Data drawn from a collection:
# # # # # # #

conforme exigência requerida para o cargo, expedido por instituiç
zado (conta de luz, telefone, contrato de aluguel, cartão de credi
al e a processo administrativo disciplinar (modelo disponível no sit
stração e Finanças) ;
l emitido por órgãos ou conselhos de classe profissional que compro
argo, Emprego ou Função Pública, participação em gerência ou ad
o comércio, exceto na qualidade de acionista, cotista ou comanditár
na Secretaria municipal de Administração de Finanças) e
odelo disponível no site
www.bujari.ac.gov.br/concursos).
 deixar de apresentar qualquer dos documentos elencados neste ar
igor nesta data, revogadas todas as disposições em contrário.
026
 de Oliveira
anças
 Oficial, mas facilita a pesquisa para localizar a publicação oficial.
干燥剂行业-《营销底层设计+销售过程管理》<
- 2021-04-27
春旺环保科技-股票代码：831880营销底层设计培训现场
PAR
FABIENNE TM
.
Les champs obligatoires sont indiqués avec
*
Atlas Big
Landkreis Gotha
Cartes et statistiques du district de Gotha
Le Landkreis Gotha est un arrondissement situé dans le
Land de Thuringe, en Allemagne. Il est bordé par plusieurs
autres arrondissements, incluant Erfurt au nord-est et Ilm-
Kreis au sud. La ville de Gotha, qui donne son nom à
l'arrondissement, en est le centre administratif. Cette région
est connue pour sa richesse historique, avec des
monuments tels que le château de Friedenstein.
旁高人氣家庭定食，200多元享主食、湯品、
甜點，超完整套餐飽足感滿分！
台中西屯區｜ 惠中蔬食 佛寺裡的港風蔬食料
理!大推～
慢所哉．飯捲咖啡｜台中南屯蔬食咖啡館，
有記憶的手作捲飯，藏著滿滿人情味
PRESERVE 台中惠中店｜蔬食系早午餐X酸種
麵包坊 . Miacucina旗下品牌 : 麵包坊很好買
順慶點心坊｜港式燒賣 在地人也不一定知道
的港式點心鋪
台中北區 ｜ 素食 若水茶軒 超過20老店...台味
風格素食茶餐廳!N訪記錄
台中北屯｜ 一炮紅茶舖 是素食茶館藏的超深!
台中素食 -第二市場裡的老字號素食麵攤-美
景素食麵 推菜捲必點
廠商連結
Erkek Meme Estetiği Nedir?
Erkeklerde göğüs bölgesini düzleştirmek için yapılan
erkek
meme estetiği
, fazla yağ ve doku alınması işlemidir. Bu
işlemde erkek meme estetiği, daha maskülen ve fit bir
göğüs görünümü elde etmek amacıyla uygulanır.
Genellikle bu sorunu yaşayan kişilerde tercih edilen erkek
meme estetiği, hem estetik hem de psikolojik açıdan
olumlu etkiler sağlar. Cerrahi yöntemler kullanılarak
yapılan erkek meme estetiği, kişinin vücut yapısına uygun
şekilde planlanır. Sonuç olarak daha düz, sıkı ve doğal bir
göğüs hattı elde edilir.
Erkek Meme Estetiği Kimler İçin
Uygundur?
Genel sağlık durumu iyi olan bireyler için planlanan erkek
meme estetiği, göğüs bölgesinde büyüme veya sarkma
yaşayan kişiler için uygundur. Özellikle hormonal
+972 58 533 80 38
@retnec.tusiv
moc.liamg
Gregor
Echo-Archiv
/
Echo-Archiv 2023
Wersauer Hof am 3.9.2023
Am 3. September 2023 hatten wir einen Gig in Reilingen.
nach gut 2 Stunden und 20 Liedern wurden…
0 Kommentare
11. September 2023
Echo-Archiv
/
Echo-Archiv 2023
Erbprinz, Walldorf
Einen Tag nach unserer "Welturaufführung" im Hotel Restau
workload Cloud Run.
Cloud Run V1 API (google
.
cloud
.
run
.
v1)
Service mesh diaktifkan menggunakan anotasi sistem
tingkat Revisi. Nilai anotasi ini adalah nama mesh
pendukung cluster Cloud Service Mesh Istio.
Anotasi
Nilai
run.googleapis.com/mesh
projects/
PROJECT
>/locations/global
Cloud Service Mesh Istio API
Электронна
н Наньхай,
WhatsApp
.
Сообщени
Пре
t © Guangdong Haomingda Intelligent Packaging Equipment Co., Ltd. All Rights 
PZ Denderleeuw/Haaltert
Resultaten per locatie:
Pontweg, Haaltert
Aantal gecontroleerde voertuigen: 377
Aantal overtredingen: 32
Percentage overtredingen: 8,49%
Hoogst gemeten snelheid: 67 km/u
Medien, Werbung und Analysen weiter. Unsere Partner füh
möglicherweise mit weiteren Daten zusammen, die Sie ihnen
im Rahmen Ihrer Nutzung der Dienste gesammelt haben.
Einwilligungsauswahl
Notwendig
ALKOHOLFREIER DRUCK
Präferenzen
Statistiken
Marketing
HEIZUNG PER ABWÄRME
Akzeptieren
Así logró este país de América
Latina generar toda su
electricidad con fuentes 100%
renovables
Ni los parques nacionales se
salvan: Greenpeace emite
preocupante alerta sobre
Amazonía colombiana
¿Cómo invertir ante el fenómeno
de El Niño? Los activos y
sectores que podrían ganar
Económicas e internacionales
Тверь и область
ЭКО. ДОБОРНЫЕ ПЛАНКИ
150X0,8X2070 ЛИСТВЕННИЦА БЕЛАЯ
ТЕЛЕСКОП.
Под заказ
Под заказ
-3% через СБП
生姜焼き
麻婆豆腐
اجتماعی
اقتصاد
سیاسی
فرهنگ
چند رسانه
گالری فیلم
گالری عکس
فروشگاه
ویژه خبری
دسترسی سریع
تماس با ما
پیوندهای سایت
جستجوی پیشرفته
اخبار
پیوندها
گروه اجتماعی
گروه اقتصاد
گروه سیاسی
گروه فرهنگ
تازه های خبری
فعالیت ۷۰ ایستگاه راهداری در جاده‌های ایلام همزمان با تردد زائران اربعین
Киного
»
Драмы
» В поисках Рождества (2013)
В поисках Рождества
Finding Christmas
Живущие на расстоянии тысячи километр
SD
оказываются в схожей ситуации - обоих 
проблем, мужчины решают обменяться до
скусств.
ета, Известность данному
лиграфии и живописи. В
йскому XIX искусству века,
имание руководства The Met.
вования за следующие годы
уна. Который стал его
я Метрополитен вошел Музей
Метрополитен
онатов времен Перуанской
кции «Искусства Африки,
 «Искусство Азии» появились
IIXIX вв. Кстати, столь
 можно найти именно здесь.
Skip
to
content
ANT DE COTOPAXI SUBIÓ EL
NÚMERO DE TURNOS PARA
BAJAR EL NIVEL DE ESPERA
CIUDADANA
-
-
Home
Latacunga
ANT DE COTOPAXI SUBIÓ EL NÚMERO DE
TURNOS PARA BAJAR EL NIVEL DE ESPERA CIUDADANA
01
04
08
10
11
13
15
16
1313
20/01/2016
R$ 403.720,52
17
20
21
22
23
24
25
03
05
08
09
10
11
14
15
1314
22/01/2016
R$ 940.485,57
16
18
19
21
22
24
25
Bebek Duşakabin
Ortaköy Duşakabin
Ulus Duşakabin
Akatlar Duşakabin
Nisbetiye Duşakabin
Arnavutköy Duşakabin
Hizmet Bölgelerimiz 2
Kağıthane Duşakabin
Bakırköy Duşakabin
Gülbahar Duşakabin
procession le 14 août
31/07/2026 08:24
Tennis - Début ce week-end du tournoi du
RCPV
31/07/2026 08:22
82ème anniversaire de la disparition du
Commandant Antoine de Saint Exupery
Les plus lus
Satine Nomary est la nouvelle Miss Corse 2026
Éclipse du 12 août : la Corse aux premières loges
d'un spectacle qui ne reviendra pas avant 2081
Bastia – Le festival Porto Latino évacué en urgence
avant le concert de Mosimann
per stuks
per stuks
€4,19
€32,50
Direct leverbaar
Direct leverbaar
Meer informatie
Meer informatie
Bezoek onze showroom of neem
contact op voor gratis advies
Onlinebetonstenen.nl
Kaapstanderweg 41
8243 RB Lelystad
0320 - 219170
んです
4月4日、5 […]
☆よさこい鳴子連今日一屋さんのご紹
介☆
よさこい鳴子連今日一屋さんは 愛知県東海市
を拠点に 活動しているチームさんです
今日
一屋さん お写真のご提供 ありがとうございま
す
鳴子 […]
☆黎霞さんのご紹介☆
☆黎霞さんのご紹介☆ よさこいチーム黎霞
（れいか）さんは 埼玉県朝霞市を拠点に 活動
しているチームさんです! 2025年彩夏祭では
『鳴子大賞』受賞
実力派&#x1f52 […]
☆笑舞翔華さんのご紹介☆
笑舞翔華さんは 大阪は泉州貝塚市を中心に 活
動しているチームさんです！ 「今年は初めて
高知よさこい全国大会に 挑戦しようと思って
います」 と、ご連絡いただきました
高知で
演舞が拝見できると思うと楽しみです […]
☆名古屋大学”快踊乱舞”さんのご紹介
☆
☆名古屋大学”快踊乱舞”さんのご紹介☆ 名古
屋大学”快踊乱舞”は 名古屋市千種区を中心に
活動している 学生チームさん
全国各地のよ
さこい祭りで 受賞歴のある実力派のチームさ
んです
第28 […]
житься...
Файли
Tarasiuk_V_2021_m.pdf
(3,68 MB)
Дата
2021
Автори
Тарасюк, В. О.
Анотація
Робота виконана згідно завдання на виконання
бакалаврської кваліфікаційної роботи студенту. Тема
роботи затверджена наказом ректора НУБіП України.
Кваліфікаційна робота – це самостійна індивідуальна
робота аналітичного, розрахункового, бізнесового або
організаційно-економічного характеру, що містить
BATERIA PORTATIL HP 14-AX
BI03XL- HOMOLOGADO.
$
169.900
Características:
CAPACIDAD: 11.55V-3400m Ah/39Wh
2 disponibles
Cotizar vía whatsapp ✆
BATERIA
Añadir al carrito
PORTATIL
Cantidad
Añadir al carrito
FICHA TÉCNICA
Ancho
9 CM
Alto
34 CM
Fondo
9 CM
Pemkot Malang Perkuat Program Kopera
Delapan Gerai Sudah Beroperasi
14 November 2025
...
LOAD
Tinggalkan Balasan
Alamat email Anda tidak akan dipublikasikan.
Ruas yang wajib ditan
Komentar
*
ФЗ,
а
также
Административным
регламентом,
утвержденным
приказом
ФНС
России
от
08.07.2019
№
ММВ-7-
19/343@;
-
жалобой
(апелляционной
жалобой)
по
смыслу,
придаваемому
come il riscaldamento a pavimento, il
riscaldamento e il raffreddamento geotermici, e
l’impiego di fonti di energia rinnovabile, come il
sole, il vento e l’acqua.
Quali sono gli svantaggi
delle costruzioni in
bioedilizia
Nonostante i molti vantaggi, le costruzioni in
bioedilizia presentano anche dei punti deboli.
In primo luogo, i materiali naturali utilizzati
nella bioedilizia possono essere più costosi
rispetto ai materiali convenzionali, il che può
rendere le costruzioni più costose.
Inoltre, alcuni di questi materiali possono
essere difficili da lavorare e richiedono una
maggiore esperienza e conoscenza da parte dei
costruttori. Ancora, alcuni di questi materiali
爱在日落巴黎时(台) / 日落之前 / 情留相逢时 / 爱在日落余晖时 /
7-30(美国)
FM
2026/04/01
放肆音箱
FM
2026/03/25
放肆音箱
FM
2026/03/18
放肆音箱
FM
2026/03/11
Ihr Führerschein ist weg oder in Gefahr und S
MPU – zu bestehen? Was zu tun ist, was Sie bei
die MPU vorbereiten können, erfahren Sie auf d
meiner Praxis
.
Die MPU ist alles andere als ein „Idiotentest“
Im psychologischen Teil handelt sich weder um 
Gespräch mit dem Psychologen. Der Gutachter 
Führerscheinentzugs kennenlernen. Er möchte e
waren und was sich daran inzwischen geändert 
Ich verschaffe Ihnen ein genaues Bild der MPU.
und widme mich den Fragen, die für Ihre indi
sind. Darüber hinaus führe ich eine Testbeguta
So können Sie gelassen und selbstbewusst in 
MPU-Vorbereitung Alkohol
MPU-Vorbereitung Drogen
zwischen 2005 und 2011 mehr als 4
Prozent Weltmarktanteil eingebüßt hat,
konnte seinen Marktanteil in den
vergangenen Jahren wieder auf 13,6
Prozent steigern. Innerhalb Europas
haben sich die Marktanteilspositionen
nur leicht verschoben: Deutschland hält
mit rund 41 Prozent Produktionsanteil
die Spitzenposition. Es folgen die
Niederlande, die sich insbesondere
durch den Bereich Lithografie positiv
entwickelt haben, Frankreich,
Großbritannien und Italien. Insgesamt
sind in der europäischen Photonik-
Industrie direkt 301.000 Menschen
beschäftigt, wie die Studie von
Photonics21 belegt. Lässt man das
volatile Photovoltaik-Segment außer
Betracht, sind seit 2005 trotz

# # # # # # #

#### Prompt:
Reproduce verbatim the lines running from the start of the items through the line holding "o comércio, exceto", inclusive.

#### Response area:
conforme exigência requerida para o cargo, expedido por instituiç
zado (conta de luz, telefone, contrato de aluguel, cartão de credi
al e a processo administrativo disciplinar (modelo disponível no sit
stração e Finanças) ;
l emitido por órgãos ou conselhos de classe profissional que compro
argo, Emprego ou Função Pública, participação em gerência ou ad
o comércio, exceto na qualidade de acionista, cotista ou comanditár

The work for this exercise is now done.